=== Your objective ===
Rewrite every entry below, replacing "slices" with "wedges" and keeping everything else unchanged. Leave the pictures out.

Top of Exercise material

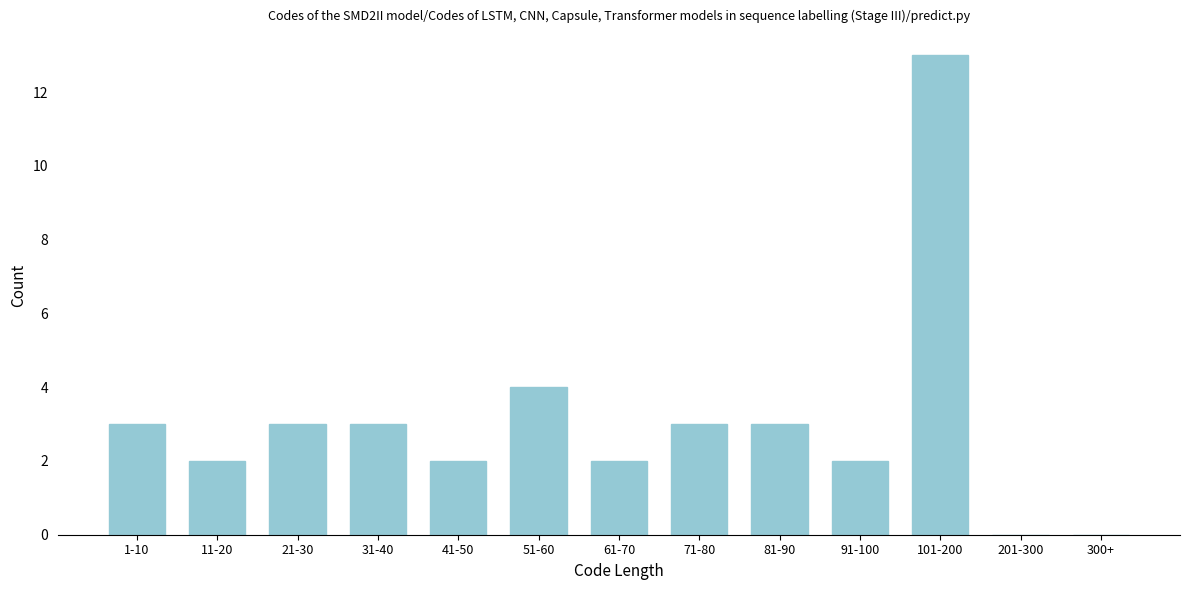

Reading right to left, extract all data points from this chart.

300+=0	201-300=0	101-200=13	91-100=2	81-90=3	71-80=3	61-70=2	51-60=4	41-50=2	31-40=3	21-30=3	11-20=2	1-10=3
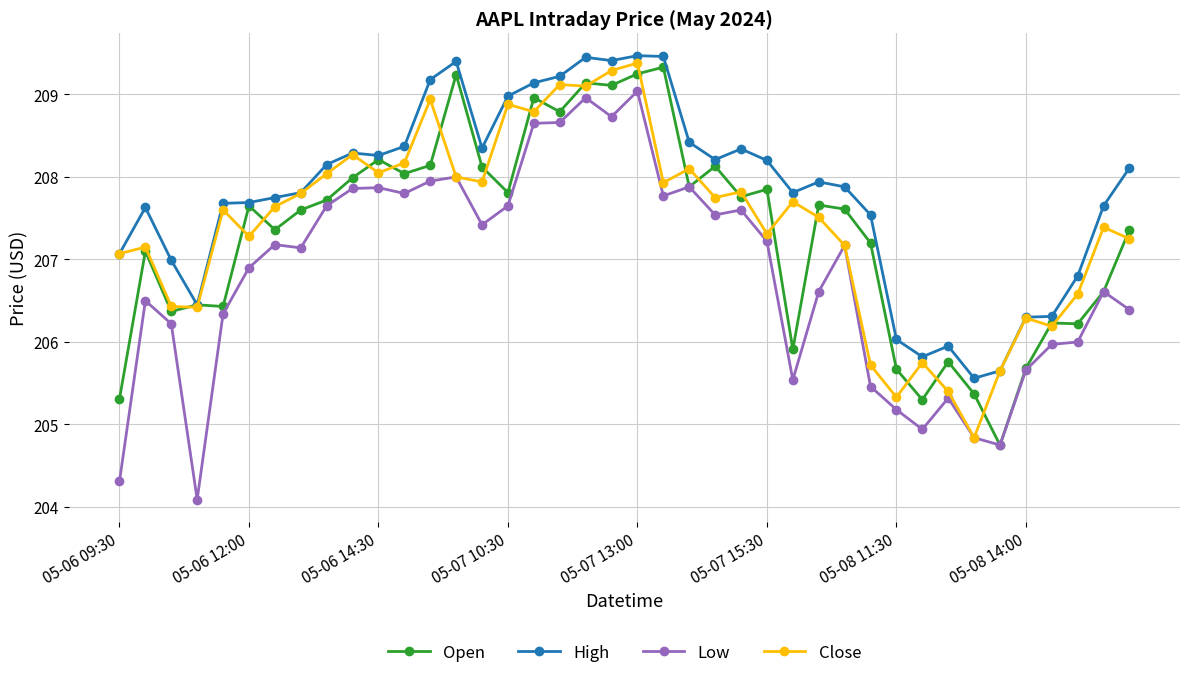

What is the value of the Close point at the 20th from the left?

209.3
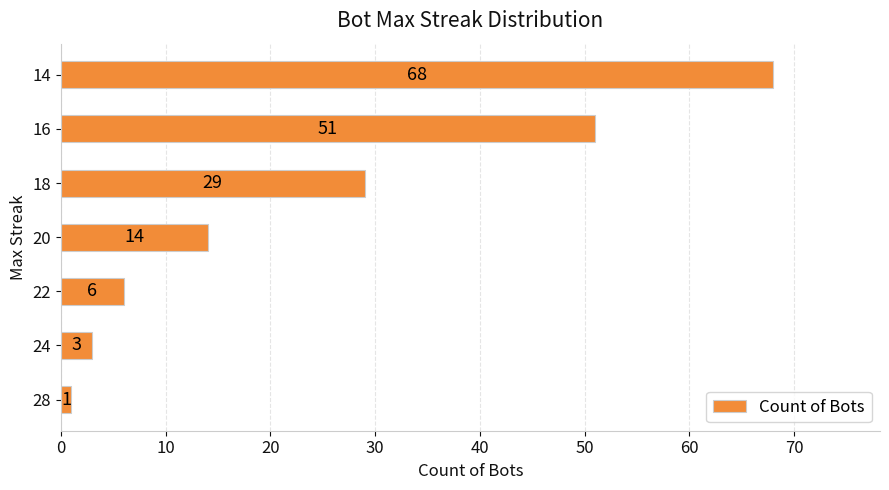

What is the difference between the second highest and minimum values?

50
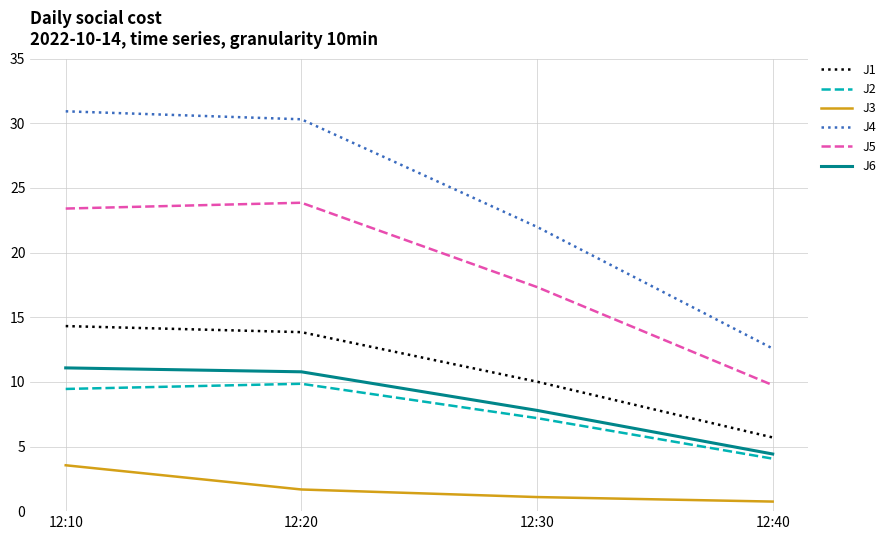

True or false: J3 has more than 0 interior local peaks.

False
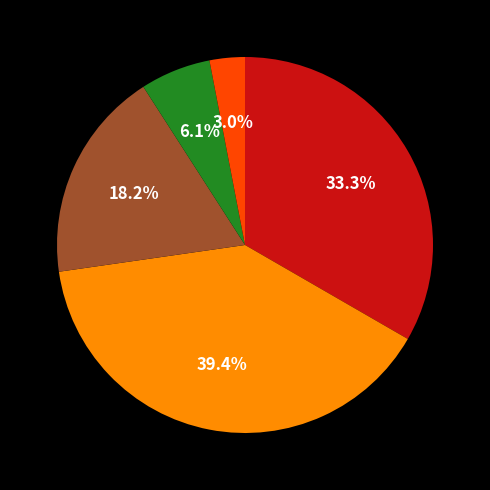

Count the number of slices in the pie.

5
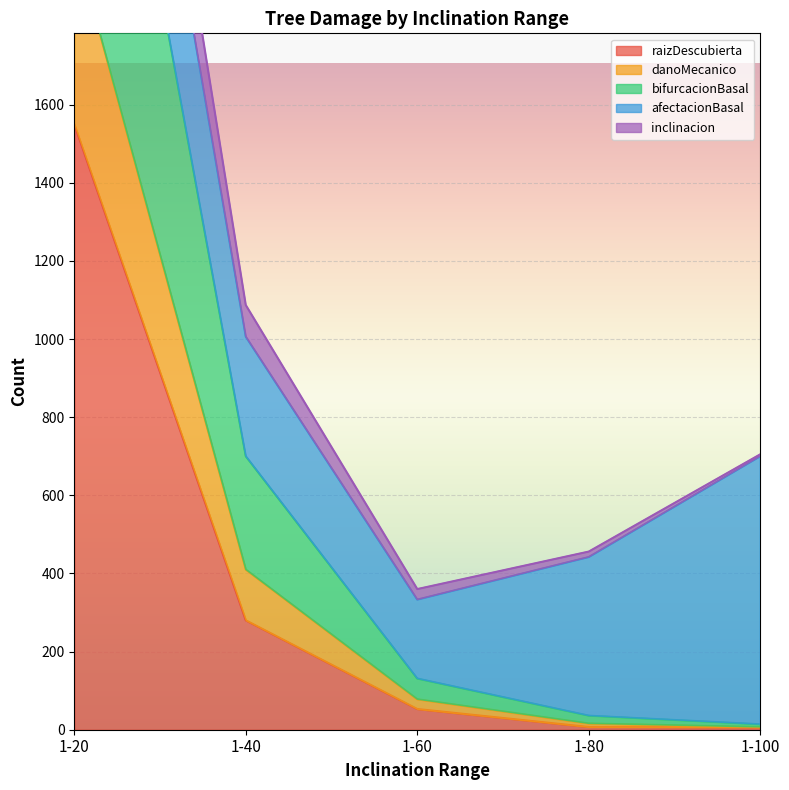

Where is raizDescubierta nearest to the value 778?

1-40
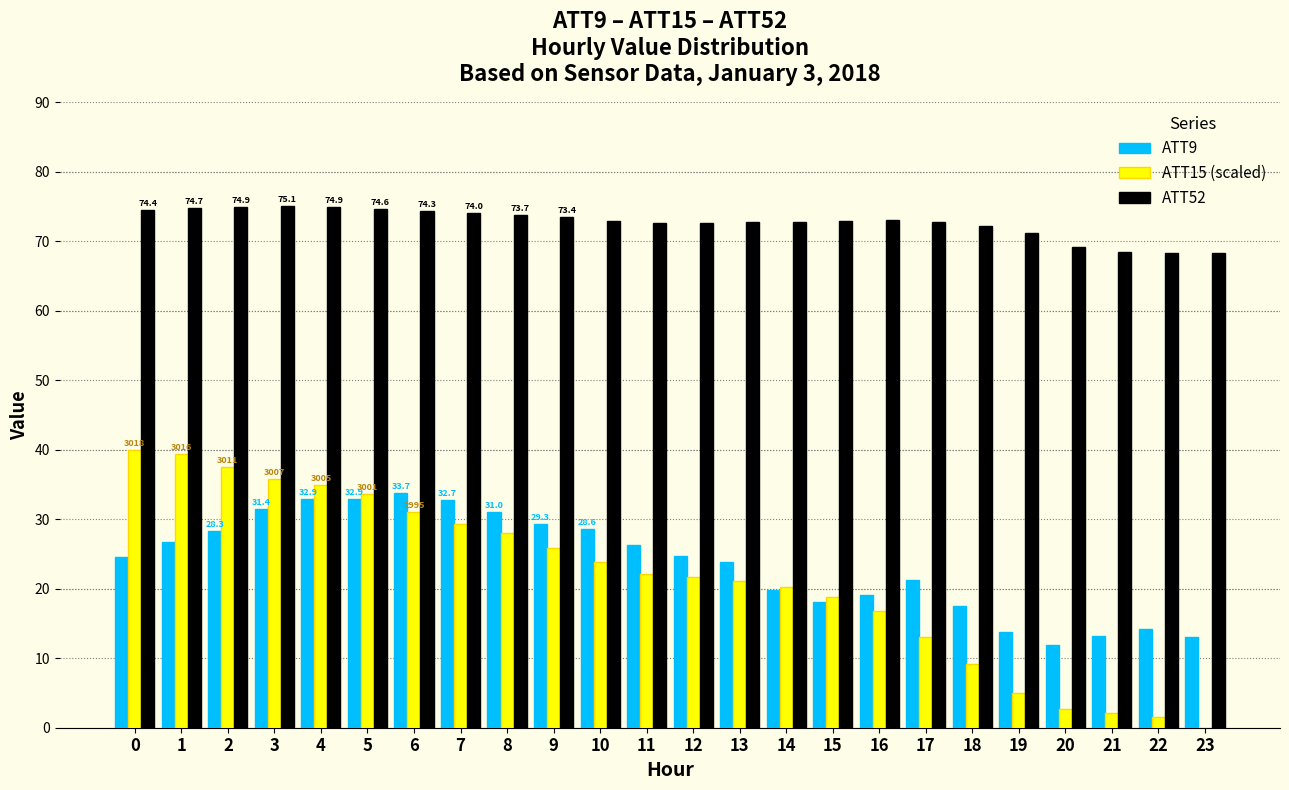

Which series changed the most between 4 and 8?

ATT15 (scaled)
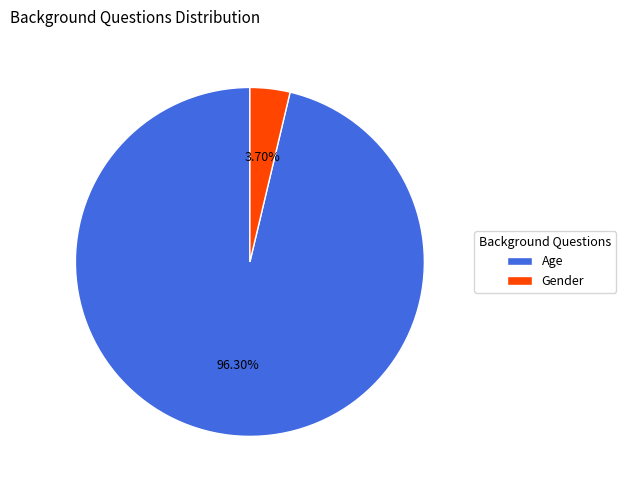

Rank the categories by value from lowest to highest.

Gender, Age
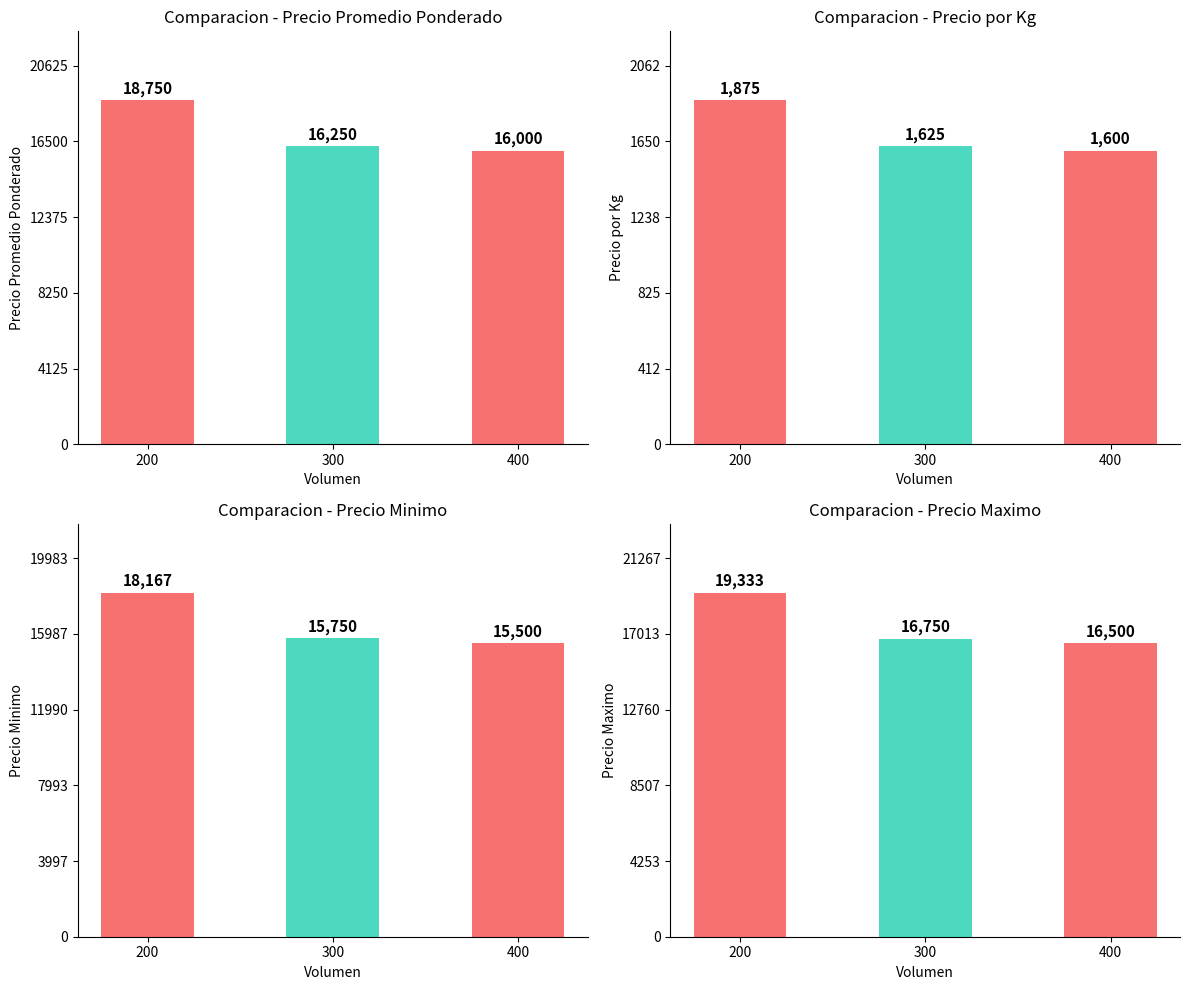

How many bars are there in total?

12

Bottom of Exercise material

=== Output for this exercise ===
Reading right to left, extract all data points from this chart.

300+=0	201-300=0	101-200=13	91-100=2	81-90=3	71-80=3	61-70=2	51-60=4	41-50=2	31-40=3	21-30=3	11-20=2	1-10=3

What is the value of the Close point at the 20th from the left?

209.3

What is the difference between the second highest and minimum values?

50

True or false: J3 has more than 0 interior local peaks.

False

Count the number of wedges in the pie.

5

Where is raizDescubierta nearest to the value 778?

1-40

Which series changed the most between 4 and 8?

ATT15 (scaled)

Rank the categories by value from lowest to highest.

Gender, Age

How many bars are there in total?

12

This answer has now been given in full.